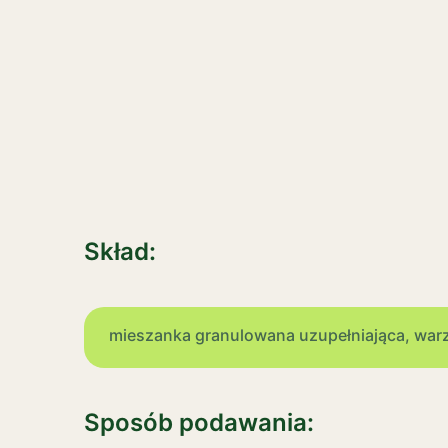
Skład:
mieszanka granulowana uzupełniająca, warzywa
Sposób podawania:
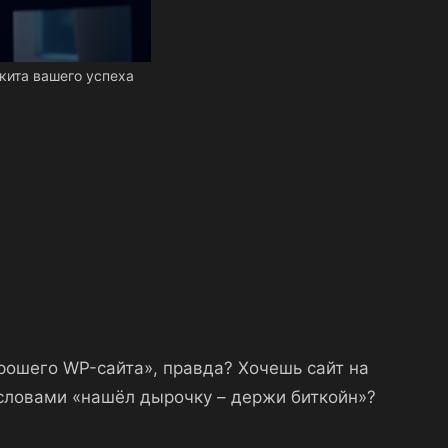
кита вашего успеха
орошего WP-сайта», правда? Хочешь сайт на
 словами «нашёл дырочку – держи биткойн»?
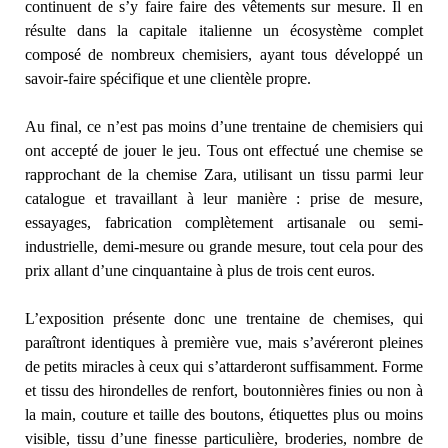
continuent de s’y faire faire des vêtements sur mesure. Il en
résulte dans la capitale italienne un écosystème complet
composé de nombreux chemisiers, ayant tous développé un
savoir-faire spécifique et une clientèle propre.
Au final, ce n’est pas moins d’une trentaine de chemisiers qui
ont accepté de jouer le jeu. Tous ont effectué une chemise se
rapprochant de la chemise Zara, utilisant un tissu parmi leur
catalogue et travaillant à leur manière : prise de mesure,
essayages, fabrication complètement artisanale ou semi-
industrielle, demi-mesure ou grande mesure, tout cela pour des
prix allant d’une cinquantaine à plus de trois cent euros.
L’exposition présente donc une trentaine de chemises, qui
paraîtront identiques à première vue, mais s’avéreront pleines
de petits miracles à ceux qui s’attarderont suffisamment. Forme
et tissu des hirondelles de renfort, boutonnières finies ou non à
la main, couture et taille des boutons, étiquettes plus ou moins
visible, tissu d’une finesse particulière, broderies, nombre de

TASK TO COMPLETE
Reproduce the text of the listing, substituting "tailleurs" for each occurrence of "chemisiers" and leaving everything else unchanged. Omit the pictures from your answer.

TASK RESULT
Skład:
mieszanka granulowana uzupełniająca, warzywa
Sposób podawania:
кита вашего успеха
орошего WP-сайта», правда? Хочешь сайт на
 словами «нашёл дырочку – держи биткойн»?
continuent de s’y faire faire des vêtements sur mesure. Il en
résulte dans la capitale italienne un écosystème complet
composé de nombreux tailleurs, ayant tous développé un
savoir-faire spécifique et une clientèle propre.
Au final, ce n’est pas moins d’une trentaine de tailleurs qui
ont accepté de jouer le jeu. Tous ont effectué une chemise se
rapprochant de la chemise Zara, utilisant un tissu parmi leur
catalogue et travaillant à leur manière : prise de mesure,
essayages, fabrication complètement artisanale ou semi-
industrielle, demi-mesure ou grande mesure, tout cela pour des
prix allant d’une cinquantaine à plus de trois cent euros.
L’exposition présente donc une trentaine de chemises, qui
paraîtront identiques à première vue, mais s’avéreront pleines
de petits miracles à ceux qui s’attarderont suffisamment. Forme
et tissu des hirondelles de renfort, boutonnières finies ou non à
la main, couture et taille des boutons, étiquettes plus ou moins
visible, tissu d’une finesse particulière, broderies, nombre de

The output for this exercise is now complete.